▶ **ACTIVITY LIST**
1. In the ampullary carcinoma abstract, at how many institutions was the cohort study conducted?
2. Carry on the ampullary carcinoma abstract, starting after its final sentence.

▶ **PAGE TEXT**
-----

Role of Adjuvant Multimodality Therapy After Curative-Intent Resection of Ampullary Carcinoma.

Author information

Department of Surgery, University of Pennsylvania Perelman School of Medicine, Philadelphia.
Department of Surgery, University of Tennessee Health Science Center, Memphis.
Department of Surgery, University of Verona, Pancreas Institute, Verona, Italy.
Department of Surgery, Indiana University School of Medicine, Indianapolis.
Department of Surgery, University of Calgary, Calgary, Alberta, Canada.
Department of Surgery, Beth Israel Deaconess Medical Center, Harvard Medical School, Boston, Massachusetts.
Department of Surgery, Jefferson Medical College, Philadelphia, Pennsylvania.
Department of Surgery, Baylor College of Medicine, Houston, Texas.
Department of Surgery, University of Alabama School of Medicine, Birmingham.
Department of Surgery, Yale School of Medicine, New Haven, Connecticut.
Department of Surgery, The Ohio State University Wexner Medical Center, Columbus.
Department of Surgery, University of Pittsburgh Medical Center, Pittsburgh, Pennsylvania.



Ampullary adenocarcinoma is a rare malignant neoplasm that arises within the duodenal ampullary complex. The role of adjuvant therapy (AT) in the treatment of ampullary adenocarcinoma has not been clearly defined.


To determine if long-term survival after curative-intent resection of ampullary adenocarcinoma may be improved by selection of patients for AT directed by histologic subtype.

Design, Setting, and Participants:

This multinational, retrospective cohort study was conducted at 12 institutions from April 1, 2000, to July 31, 2017, among 357 patients with resected, nonmetastatic ampullary adenocarcinoma receiving surgery alone or AT. Cox proportional hazards regression was used to identify covariates associated with overall survival. The surgery alone and AT cohorts were matched 1:1 by propensity scores based on the likelihood of receiving AT or by survival hazard from Cox modeling. Overall survival was compared with Kaplan-Meier estimates.

-----

▶ **EXCERPTED RECORDS**
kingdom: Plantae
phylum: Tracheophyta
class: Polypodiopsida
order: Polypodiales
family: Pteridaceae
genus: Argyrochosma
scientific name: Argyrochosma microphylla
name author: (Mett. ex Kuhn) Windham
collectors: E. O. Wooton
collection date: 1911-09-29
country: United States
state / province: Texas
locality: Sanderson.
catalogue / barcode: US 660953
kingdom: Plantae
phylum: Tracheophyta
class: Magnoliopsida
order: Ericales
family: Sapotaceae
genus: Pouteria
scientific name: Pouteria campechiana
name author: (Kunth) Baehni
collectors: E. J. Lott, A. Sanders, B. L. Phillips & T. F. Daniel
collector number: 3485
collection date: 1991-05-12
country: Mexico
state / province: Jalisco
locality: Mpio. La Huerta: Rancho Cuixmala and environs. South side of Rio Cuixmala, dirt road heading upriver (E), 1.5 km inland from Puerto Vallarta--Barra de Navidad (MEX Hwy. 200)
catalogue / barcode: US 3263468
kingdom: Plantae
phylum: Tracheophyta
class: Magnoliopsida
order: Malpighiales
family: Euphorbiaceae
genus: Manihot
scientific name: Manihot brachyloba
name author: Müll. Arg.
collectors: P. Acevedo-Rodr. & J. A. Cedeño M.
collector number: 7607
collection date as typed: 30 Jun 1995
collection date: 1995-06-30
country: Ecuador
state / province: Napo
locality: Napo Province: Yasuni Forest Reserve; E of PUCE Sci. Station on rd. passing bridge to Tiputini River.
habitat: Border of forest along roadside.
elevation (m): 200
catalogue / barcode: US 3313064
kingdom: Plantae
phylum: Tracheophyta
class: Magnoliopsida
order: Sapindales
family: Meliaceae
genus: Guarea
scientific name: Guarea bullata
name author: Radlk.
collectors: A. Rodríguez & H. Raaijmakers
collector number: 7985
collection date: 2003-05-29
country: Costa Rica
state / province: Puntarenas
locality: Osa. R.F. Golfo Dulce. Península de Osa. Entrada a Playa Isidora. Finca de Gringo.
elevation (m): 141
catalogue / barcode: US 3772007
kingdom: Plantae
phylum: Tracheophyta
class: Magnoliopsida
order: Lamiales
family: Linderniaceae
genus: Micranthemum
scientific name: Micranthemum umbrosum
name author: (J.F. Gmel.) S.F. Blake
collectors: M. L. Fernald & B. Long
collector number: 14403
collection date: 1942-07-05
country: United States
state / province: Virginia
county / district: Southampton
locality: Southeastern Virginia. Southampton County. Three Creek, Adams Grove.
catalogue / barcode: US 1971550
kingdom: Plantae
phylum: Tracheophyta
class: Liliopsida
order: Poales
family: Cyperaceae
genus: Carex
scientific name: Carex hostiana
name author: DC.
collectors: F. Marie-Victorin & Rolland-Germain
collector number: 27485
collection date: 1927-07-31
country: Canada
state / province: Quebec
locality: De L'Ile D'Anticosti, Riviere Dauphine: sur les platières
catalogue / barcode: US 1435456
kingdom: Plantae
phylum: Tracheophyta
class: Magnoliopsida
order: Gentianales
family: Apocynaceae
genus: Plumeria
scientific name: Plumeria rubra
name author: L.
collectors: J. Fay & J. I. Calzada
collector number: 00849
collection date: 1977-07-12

-----

▶ **RESULTS IN ORDER**
1. At 12 institutions.

2.
Adjuvant chemotherapy (fluorouracil- or gemcitabine-based) with or without radiotherapy.

Main Outcomes and Measures:

Overall survival.


A total of 357 patients (156 women and 201 men; median age, 65.8 years [interquartile range, 58-74 years]) underwent curative-intent resection of ampullary adenocarcinoma. Patients with intestinal subtype had a longer median overall survival compared with those with pancreatobiliary subtype (77 vs 54 months; P = .05). Histologic subtype was not associated with AT administration (intestinal, 52.9% [101 of 191]; and pancreatobiliary, 59.5% [78 of 131]; P = .24). Patients with pancreatobiliary histologic subtype most commonly received gemcitabine-based regimens (71.0% [22 of 31]) or combinations of gemcitabine and fluorouracil (12.9% [4 of 31]), whereas treatment of those with intestinal histologic subtype was more varied (fluorouracil, 50.0% [17 of 34]; gemcitabine, 44.1% [15 of 34]; P = .01). In the propensity score-matched cohort, AT was not associated with a survival benefit for either histologic subtype (intestinal: hazard ratio, 1.21; 95% CI, 0.67-2.16; P = .53; pancreatobiliary: hazard ratio, 1.35; 95% CI, 0.66-2.76; P = .41).

Conclusions and Relevance:

Adjuvant therapy was more frequently used in patients with poor prognostic factors but was not associated with demonstrable improvements in survival, regardless of tumor histologic subtype. The value of a multimodality regimen remains poorly defined.